« Ascenseur pour l’échafaud » face au Code de la propriété intellectuelle : un premier pas en avant !
CA Paris, Pôle 5 – ch. 2 – 18 juin 2010
La bande sonore d’un film interprétée afin d’y être incorporée relève du champ de la présomption de cession de l’article L. 212-4 du Code de la propriété intellectuelle.
On se souvient certainement de la bande sonore du film de Louis Malle, « Ascenseur pour l’échafaud », interprétée par le légendaire Miles Davis et ses musiciens et enregistrée en totale improvisation les 4 et 5 décembre 1957 alors même que le réalisateur diffusait devant eux les images du Film, sans qu’une quelconque partition ni partie n’ait été composée au préalable.
Cet enregistrement, devenu un classique, a notamment été exploité par la société UNIVERSAL MUSIC, au sein de rééditions de phonogrammes du commerce, ce dont ont finalement eu connaissance les héritiers de Kenny Clarke, le batteur ayant accompagné Miles Davis. Estimant que leur père n’avait jamais autorisé une telle « exploitation secondaire » ils ont assigné la société UNIVERSAL MUSIC sur le fondement des articles L. 211-4 e L. 212-3 du Code de la propriété intellectuelle afin de réclamer l’indemnisation du préjudice subi.
Logiquement, la Cour exclut l’application des dispositions de l’article L. 212-3 du Code de la propriété intellectuelle, institué par la loi du 3 juillet 1985 et ne pouvant dès lors régir un enregistrement réalisé (bien) avant son entrée vigueur.
Rappelant ensuite que les dispositions de l’article L. 212-4 combinées à celles de l’article L. 212-7 du Code de la propriété intellectuelle – lequel énonce que les contrat antérieurs au 1er janvier 1986 entre un artiste-interprète et un producteur d’oeuvre audiovisuelle « sont soumis aux dispositions qui précèdent en ce qui concerne les modes d’exploitation qu’ils excluaient » – ont vocation à régir les enregistrements réalisés avant l’entrée en vigueur de la loi de 1985, la Cour juge que « l’interprétation de Monsieur Clarke n’a été réalisée que pour constituer l’accompagnement musical des images », qu’il « s’agit d’une interprétation musicale destinée à être incorporée aux images du film, et réalisée uniquement pour les besoins de l’oeuvre audiovisuelle » et qu’en conséquence elle « relève du champ de l’article L. 212-4 qui gouverne les contrats conclus pour la réalisation d’une oeuvre audiovisuelle ».
Au-delà de l’espèce et des circonstances particulièrement exemplaires d’une interprétation par Miles Davis et ses musiciens en symbiose totale avec les images du film, cet attendu mérite une pleine approbation même s’il fait suite à des décisions contraires.
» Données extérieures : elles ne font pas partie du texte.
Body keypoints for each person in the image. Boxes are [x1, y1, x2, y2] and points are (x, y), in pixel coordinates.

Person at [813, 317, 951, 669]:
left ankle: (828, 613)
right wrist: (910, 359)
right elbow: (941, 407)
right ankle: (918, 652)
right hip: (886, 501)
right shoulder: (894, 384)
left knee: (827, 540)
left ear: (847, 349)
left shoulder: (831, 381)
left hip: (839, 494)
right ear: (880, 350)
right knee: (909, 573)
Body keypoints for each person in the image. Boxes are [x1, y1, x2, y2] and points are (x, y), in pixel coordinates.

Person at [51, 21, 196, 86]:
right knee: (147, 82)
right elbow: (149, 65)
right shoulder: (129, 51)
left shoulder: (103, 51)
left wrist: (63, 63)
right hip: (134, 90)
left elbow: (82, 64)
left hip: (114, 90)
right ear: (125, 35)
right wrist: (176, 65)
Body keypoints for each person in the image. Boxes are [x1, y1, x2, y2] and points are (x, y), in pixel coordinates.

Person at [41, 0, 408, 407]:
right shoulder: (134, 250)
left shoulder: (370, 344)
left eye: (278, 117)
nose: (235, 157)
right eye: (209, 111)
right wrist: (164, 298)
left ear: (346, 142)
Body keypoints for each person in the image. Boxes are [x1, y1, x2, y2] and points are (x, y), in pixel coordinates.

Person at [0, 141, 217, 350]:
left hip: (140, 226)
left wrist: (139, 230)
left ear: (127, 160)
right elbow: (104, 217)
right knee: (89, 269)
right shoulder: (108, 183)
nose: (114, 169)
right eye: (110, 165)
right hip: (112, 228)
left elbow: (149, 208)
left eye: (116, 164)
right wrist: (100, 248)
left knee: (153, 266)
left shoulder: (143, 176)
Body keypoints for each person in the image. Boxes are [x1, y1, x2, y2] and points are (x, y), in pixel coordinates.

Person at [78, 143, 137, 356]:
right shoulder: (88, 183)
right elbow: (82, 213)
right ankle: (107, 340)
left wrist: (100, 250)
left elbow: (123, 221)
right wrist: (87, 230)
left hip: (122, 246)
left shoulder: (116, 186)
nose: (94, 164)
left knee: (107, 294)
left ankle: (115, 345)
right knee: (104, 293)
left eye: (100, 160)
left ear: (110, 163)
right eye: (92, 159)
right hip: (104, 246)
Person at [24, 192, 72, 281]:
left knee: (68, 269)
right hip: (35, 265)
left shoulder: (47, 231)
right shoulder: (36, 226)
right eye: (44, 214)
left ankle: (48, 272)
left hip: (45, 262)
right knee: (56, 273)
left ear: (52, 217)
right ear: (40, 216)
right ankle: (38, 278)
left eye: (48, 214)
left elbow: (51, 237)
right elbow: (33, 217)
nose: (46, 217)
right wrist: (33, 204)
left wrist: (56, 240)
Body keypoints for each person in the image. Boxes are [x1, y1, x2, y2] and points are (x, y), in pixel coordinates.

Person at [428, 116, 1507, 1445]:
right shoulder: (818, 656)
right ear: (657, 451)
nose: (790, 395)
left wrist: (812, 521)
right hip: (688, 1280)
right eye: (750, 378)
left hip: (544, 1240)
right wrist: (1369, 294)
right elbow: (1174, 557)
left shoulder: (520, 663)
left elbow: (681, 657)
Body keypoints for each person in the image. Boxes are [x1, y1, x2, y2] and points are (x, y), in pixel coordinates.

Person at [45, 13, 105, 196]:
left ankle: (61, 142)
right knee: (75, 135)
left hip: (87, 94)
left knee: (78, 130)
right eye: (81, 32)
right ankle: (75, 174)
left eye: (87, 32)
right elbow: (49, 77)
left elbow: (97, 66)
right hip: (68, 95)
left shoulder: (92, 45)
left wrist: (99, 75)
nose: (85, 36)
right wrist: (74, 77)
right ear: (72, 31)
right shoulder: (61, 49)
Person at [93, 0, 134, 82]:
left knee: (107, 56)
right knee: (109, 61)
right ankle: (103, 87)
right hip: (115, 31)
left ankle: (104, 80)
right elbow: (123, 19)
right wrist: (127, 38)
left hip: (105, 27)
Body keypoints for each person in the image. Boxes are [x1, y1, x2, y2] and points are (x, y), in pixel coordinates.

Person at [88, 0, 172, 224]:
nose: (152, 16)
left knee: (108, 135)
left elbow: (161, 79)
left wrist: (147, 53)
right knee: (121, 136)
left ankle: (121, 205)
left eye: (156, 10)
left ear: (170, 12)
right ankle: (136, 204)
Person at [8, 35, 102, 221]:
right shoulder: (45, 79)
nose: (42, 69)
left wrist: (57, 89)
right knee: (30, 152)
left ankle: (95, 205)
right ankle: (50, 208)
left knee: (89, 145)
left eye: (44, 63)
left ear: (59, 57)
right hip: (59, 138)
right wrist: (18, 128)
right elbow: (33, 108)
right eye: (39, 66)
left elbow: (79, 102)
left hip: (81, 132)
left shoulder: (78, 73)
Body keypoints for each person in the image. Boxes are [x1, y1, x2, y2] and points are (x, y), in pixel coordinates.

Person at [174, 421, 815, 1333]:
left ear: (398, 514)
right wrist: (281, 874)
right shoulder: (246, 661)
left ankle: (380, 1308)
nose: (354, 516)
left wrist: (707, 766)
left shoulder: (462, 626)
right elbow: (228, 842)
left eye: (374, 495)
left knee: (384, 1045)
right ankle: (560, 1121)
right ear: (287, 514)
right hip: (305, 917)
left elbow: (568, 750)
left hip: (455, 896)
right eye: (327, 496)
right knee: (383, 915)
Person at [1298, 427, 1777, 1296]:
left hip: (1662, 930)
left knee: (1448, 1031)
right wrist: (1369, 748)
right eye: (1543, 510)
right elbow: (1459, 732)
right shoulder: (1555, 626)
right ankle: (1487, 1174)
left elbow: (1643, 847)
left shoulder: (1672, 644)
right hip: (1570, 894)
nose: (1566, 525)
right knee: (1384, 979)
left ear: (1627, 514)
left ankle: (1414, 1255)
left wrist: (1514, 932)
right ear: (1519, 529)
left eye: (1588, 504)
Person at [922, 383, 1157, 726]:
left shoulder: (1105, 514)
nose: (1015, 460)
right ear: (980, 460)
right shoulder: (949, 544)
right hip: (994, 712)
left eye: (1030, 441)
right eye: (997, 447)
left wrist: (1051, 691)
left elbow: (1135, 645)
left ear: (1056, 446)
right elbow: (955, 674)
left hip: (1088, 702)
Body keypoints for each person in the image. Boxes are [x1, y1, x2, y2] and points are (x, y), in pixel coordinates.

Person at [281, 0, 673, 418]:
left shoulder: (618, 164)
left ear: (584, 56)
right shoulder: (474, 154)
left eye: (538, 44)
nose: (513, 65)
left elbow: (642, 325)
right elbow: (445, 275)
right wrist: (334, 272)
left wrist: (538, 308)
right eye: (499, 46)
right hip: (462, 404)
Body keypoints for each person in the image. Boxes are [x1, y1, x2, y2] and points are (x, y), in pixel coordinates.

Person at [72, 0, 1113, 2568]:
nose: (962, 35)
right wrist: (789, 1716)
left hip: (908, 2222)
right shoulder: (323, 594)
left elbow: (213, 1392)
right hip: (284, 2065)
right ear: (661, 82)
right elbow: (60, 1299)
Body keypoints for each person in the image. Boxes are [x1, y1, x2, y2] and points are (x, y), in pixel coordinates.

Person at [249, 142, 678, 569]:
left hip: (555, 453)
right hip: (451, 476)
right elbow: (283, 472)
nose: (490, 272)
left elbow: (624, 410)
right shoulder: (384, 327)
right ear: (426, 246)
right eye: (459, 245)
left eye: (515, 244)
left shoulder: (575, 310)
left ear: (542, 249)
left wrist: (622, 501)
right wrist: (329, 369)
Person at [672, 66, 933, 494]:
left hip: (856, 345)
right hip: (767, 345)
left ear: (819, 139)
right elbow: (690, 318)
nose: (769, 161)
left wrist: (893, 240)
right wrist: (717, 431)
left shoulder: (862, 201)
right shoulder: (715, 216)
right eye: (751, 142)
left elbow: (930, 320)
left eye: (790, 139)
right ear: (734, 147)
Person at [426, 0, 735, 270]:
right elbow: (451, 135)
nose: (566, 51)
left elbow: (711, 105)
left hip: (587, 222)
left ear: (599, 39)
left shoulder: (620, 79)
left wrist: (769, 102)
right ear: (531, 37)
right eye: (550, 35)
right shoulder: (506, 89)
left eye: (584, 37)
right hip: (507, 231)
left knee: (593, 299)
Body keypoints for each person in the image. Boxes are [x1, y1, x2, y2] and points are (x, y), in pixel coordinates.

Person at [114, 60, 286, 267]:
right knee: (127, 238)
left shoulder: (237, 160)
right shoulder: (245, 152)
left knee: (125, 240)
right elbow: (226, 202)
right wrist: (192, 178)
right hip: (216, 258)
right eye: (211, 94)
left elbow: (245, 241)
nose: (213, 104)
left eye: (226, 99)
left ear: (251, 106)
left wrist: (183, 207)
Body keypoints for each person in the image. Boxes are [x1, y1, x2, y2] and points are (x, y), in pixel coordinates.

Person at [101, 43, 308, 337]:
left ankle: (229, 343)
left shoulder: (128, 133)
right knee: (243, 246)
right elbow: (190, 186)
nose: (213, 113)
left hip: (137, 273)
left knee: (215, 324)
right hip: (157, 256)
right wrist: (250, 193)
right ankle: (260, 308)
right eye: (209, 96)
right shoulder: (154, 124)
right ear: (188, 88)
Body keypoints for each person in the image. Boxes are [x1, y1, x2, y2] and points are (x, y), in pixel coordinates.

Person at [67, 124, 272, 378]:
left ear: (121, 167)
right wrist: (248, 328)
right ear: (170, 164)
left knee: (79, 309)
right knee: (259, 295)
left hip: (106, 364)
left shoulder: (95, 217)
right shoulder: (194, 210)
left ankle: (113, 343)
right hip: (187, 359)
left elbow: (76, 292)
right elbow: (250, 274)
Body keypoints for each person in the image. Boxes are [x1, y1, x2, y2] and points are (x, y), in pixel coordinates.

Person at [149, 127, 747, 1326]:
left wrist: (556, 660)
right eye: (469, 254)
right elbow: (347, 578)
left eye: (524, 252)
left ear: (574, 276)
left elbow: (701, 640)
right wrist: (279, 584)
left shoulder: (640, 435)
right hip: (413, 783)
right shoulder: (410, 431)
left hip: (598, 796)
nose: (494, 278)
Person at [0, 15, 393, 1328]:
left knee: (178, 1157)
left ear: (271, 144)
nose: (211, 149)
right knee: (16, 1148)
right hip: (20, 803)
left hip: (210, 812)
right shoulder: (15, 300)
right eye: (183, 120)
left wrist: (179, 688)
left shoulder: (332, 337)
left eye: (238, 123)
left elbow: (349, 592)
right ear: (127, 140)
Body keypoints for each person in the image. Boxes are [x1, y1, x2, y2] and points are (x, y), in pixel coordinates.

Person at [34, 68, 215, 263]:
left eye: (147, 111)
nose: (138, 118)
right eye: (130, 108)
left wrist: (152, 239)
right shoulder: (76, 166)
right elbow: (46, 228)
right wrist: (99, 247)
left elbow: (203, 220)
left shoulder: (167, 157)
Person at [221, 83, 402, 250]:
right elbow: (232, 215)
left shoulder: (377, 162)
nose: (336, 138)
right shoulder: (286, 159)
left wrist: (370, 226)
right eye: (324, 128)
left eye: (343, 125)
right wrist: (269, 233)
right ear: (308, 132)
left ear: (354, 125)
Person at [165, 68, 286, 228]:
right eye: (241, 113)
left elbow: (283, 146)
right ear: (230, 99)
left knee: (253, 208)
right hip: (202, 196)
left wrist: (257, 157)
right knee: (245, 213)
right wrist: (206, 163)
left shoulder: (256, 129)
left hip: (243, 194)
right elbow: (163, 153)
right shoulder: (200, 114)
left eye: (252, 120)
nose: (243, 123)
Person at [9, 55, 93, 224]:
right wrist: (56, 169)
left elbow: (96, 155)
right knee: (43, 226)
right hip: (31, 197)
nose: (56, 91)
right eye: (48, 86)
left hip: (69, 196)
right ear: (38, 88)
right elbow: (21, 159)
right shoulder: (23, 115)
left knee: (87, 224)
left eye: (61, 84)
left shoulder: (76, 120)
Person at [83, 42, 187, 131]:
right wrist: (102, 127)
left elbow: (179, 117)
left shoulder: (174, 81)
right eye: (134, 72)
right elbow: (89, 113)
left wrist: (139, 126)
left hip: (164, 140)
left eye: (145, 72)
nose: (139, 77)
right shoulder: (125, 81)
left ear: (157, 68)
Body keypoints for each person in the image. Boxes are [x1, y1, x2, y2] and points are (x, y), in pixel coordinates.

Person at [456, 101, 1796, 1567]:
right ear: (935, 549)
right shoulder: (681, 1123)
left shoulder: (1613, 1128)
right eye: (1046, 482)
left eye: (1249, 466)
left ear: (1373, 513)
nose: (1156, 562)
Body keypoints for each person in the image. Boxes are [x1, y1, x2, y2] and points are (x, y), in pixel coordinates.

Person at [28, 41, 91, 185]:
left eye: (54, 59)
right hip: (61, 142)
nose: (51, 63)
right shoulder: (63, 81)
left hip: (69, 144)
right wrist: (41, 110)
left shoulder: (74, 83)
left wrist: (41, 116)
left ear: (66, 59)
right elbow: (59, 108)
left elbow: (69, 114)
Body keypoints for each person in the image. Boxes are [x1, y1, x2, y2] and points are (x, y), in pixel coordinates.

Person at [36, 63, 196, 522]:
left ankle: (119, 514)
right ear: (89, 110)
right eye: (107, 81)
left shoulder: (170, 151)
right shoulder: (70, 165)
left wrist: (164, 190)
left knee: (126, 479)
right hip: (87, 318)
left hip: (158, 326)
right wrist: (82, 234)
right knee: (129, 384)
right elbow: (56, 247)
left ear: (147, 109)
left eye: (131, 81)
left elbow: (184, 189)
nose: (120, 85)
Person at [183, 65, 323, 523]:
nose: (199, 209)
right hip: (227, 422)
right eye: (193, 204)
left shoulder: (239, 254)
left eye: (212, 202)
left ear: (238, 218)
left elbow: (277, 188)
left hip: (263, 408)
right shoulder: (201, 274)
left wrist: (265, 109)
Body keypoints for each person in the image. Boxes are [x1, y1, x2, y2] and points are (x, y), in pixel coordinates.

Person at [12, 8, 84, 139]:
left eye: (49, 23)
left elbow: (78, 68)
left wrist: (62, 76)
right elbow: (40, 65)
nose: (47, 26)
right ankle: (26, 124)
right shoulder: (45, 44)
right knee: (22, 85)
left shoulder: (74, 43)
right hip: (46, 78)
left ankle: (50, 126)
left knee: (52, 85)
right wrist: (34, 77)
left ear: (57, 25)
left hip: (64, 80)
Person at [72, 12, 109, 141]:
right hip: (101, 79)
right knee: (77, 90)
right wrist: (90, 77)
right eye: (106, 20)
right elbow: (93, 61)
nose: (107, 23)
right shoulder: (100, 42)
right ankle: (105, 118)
Le principe implique en effet, s’agissant d’enregistrements sonores spécifiquement interprétés pour la réalisation d’une oeuvre audiovisuelle, que le producteur bénéficie de la présomption de cession institué par l’article L. 212-4 précité, même si la fixation n’est que phonographique.
Toutefois, en l’espèce, la Cour écarte le bénéfice d’une telle présomption au motif que la société UNIVERSAL ne peut se « prévaloir de la seule présence de l’artiste lors de la séance d’enregistrement » laquelle ne « saurait d’évidence suffire à caractériser l’existence d’un contrat conforme aux prescriptions de l’article L. 212-4 ».
Sur ce dernier point, la décision paraît contestable à un double égard :
- D’une part, l’exigence d’un écrit posée par l’article L. 212-4 lui-même est sans pertinence puisqu’elle ne vaut que pour les contrats passés postérieurement au 1er janvier 1986. C’est en effet précisément afin d’étendre le bénéfice de la présomption de cession au producteur d’oeuvres audiovisuelles produites avant le 1er janvier 1986, c’est-à-dire à une époque où l’écrit n’était pas une condition légale de validité des cessions, que le législateur a instauré l’article L.212-7 du Code de la propriété intellectuelle.
- D’autre part, le contrat conclu entre un producteur et un artiste n’est présumé être un contrat de travail que depuis l’entrée en vigueur de la loi n°69-1186 du 26 décembre 1969.
En d’autres termes, en 1957, date la fixation de la bande sonore litigieuse, aucun texte ne posait l’exigence d’un contrat écrit qu’il s’agisse de l’encadrement de la prestation ou même de la concrétisation de l’autorisation de fixer, reproduire et communiquer au public les prestations des artistes.